Exercise aim> Set down the data below in full and exactly, minus the pictures.

=-=-=

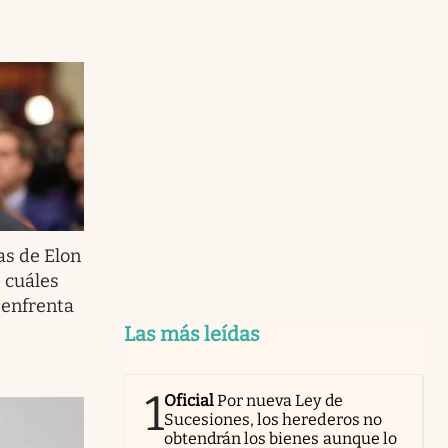
as de Elon
: cuáles
 enfrenta
Las más leídas
1
Oficial
Por nueva Ley de
Sucesiones, los herederos no
obtendrán los bienes aunque lo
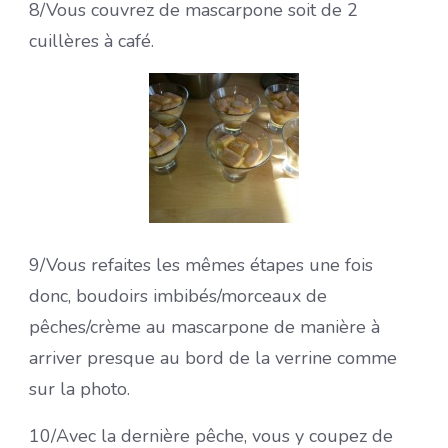
8/Vous couvrez de mascarpone soit de 2
cuillères à café.
9/Vous refaites les mêmes étapes une fois
donc, boudoirs imbibés/morceaux de
pêches/crème au mascarpone de manière à
arriver presque au bord de la verrine comme
sur la photo.
10/Avec la dernière pêche, vous y coupez de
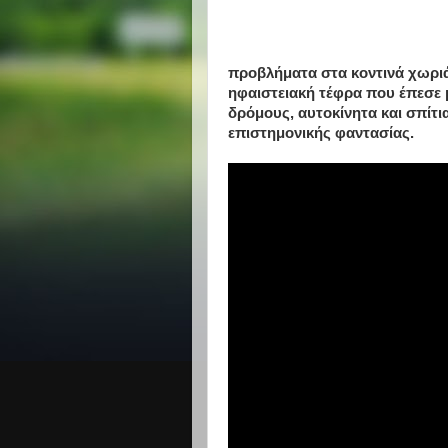
προβλήματα στα κοντινά χωριά
ηφαιστειακή τέφρα που έπεσε μ
δρόμους, αυτοκίνητα και σπίτια
επιστημονικής φαντασίας.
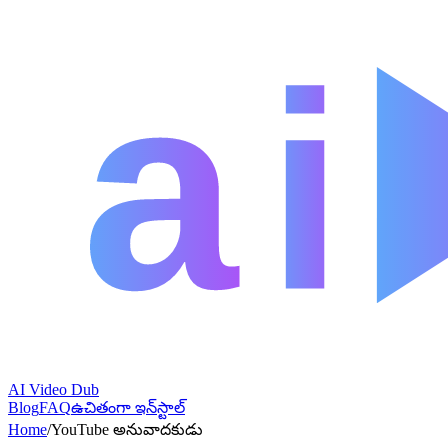
AI Video Dub
Blog
FAQ
ఉచితంగా ఇన్‌స్టాల్
Home
/
YouTube అనువాదకుడు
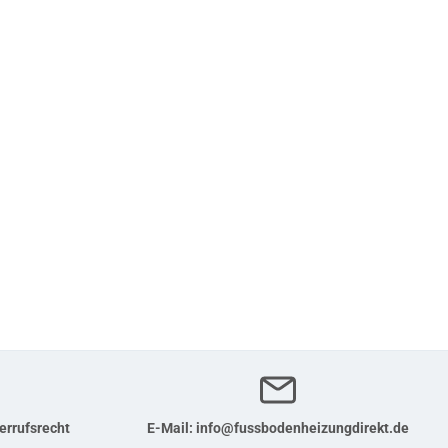
errufsrecht
E-Mail:
info@fussbodenheizungdirekt.de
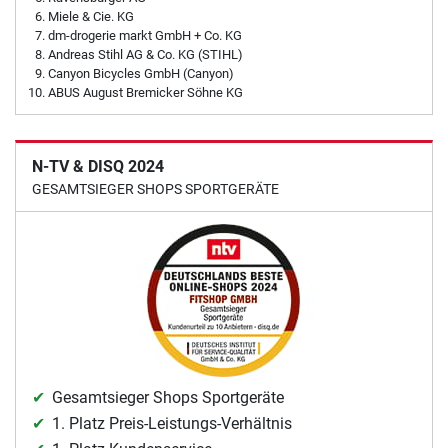
Miele & Cie. KG
dm-drogerie markt GmbH + Co. KG
Andreas Stihl AG & Co. KG (STIHL)
Canyon Bicycles GmbH (Canyon)
ABUS August Bremicker Söhne KG
N-TV & DISQ 2024
GESAMTSIEGER SHOPS SPORTGERÄTE
Gesamtsieger Shops Sportgeräte
1. Platz Preis-Leistungs-Verhältnis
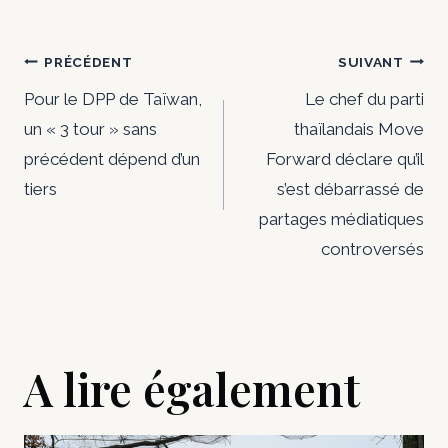
Navigation
PRÉCÉDENT
SUIVANT
de
Pour le DPP de Taïwan,
Le chef du parti
un « 3 tour » sans
thaïlandais Move
l’article
précédent dépend d’un
Forward déclare qu’il
tiers
s’est débarrassé de
partages médiatiques
controversés
A lire également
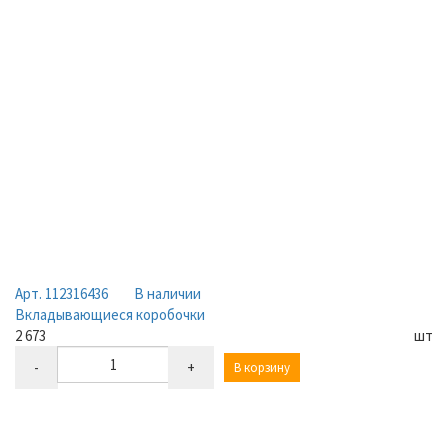
Арт. 112316436
В наличии
Вкладывающиеся коробочки
2 673
шт
-
+
В корзину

=-=-=

Answer section>
as de Elon
: cuáles
 enfrenta
Las más leídas
1
Oficial
Por nueva Ley de
Sucesiones, los herederos no
obtendrán los bienes aunque lo
8/Vous couvrez de mascarpone soit de 2
cuillères à café.
9/Vous refaites les mêmes étapes une fois
donc, boudoirs imbibés/morceaux de
pêches/crème au mascarpone de manière à
arriver presque au bord de la verrine comme
sur la photo.
10/Avec la dernière pêche, vous y coupez de
προβλήματα στα κοντινά χωριά
ηφαιστειακή τέφρα που έπεσε μ
δρόμους, αυτοκίνητα και σπίτια
επιστημονικής φαντασίας.
AI Video Dub
Blog
FAQ
ఉచితంగా ఇన్‌స్టాల్
Home
/
YouTube అనువాదకుడు
errufsrecht
E-Mail:
info@fussbodenheizungdirekt.de
Miele & Cie. KG
dm-drogerie markt GmbH + Co. KG
Andreas Stihl AG & Co. KG (STIHL)
Canyon Bicycles GmbH (Canyon)
ABUS August Bremicker Söhne KG
N-TV & DISQ 2024
GESAMTSIEGER SHOPS SPORTGERÄTE
Gesamtsieger Shops Sportgeräte
1. Platz Preis-Leistungs-Verhältnis
Navigation
PRÉCÉDENT
SUIVANT
de
Pour le DPP de Taïwan,
Le chef du parti
un « 3 tour » sans
thaïlandais Move
l’article
précédent dépend d’un
Forward déclare qu’il
tiers
s’est débarrassé de
partages médiatiques
controversés
A lire également
Арт. 112316436
В наличии
Вкладывающиеся коробочки
2 673
шт
-
+
В корзину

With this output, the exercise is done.